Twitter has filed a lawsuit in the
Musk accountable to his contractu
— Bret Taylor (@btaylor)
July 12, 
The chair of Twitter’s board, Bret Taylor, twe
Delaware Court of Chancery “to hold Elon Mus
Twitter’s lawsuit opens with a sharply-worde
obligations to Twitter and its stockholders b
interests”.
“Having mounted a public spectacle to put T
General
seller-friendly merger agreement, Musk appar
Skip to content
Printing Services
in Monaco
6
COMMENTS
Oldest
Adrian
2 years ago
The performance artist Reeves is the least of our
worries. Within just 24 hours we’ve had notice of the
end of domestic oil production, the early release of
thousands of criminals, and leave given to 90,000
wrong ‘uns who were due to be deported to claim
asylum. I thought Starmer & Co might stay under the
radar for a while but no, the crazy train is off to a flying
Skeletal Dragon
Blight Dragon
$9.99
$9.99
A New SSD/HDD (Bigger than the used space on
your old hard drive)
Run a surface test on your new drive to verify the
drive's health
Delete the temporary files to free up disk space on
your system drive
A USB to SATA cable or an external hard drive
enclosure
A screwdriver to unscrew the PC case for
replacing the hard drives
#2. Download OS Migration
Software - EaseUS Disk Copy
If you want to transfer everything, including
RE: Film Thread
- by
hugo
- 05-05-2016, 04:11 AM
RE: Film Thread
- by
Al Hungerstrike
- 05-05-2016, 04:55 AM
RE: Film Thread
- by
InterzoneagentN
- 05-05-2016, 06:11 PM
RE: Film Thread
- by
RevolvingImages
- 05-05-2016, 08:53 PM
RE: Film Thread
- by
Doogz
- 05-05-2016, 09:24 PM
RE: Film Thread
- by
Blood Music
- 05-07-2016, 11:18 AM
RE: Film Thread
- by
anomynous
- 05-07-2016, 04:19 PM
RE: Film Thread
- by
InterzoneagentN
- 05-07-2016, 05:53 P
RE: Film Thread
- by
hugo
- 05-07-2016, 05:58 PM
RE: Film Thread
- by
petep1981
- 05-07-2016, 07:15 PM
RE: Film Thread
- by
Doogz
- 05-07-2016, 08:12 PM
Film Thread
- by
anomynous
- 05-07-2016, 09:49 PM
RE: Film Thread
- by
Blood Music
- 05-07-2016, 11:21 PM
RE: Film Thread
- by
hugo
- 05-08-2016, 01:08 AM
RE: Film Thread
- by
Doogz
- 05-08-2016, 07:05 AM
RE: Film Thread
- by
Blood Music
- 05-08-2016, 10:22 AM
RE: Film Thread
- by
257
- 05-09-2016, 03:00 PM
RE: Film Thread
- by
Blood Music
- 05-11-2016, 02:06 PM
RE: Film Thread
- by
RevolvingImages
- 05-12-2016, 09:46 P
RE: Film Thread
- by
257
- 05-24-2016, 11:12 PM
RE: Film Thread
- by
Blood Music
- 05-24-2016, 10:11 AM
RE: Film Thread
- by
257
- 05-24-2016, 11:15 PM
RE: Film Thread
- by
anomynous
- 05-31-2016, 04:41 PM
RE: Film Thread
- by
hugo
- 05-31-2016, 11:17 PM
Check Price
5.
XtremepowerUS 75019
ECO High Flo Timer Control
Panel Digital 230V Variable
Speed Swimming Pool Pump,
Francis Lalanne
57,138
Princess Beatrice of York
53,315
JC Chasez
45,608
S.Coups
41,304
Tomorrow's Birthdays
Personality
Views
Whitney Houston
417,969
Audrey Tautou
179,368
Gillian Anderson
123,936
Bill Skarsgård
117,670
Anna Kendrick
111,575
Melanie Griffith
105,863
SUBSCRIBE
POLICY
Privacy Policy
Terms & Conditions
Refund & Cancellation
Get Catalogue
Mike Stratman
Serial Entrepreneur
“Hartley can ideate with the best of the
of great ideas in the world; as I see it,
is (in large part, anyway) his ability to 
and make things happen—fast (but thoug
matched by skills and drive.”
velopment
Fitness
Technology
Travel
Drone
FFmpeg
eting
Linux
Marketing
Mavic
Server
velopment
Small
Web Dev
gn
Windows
----------
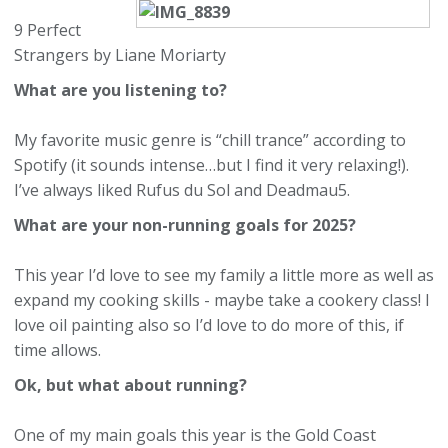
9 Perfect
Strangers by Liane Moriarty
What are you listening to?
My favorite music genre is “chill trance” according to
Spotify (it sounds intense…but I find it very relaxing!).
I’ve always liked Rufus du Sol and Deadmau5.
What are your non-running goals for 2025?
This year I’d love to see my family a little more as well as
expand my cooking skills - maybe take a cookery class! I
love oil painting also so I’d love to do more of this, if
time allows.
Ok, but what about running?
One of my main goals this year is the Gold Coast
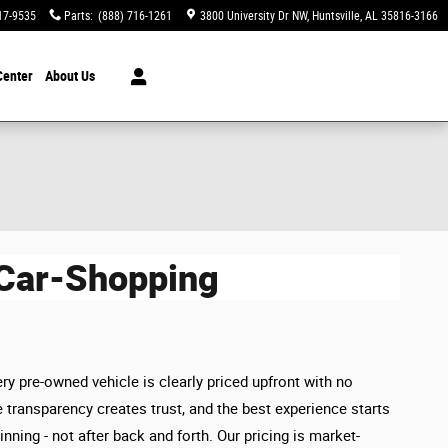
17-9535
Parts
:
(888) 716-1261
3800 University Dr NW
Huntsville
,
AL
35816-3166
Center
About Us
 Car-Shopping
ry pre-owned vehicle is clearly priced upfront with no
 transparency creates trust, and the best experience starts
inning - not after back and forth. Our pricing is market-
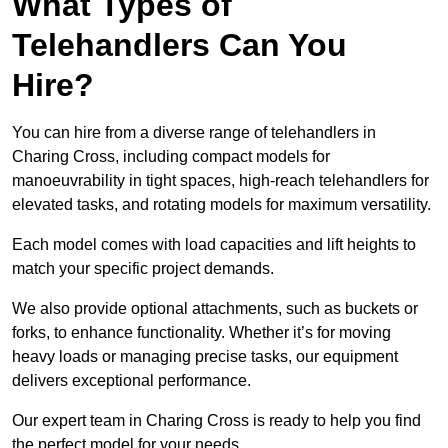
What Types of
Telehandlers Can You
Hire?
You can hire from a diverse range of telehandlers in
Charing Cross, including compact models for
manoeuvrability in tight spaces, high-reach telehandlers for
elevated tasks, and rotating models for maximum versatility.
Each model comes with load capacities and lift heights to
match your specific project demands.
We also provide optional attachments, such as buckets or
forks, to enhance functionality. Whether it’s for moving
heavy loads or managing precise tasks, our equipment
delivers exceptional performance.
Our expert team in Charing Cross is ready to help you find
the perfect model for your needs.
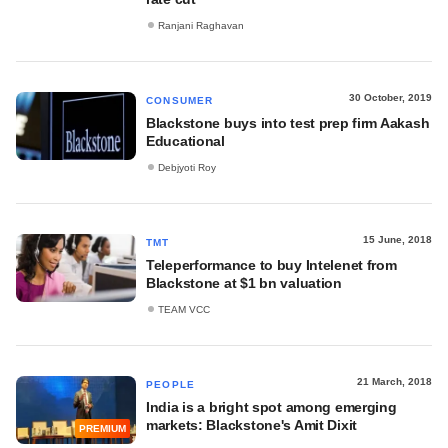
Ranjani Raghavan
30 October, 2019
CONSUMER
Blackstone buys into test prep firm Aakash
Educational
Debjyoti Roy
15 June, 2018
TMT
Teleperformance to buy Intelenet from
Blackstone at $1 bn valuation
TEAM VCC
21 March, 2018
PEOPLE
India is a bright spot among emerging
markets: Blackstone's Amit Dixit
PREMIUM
----------
# Work instruction:
All that is wanted is a faithful reproduction of the line above with "Twitter has filed a lawsuit in the", the line with "asylum. I thought", and every line in between.

# Answer space:
Twitter has filed a lawsuit in the
Musk accountable to his contractu
— Bret Taylor (@btaylor)
July 12, 
The chair of Twitter’s board, Bret Taylor, twe
Delaware Court of Chancery “to hold Elon Mus
Twitter’s lawsuit opens with a sharply-worde
obligations to Twitter and its stockholders b
interests”.
“Having mounted a public spectacle to put T
General
seller-friendly merger agreement, Musk appar
Skip to content
Printing Services
in Monaco
6
COMMENTS
Oldest
Adrian
2 years ago
The performance artist Reeves is the least of our
worries. Within just 24 hours we’ve had notice of the
end of domestic oil production, the early release of
thousands of criminals, and leave given to 90,000
wrong ‘uns who were due to be deported to claim
asylum. I thought Starmer & Co might stay under the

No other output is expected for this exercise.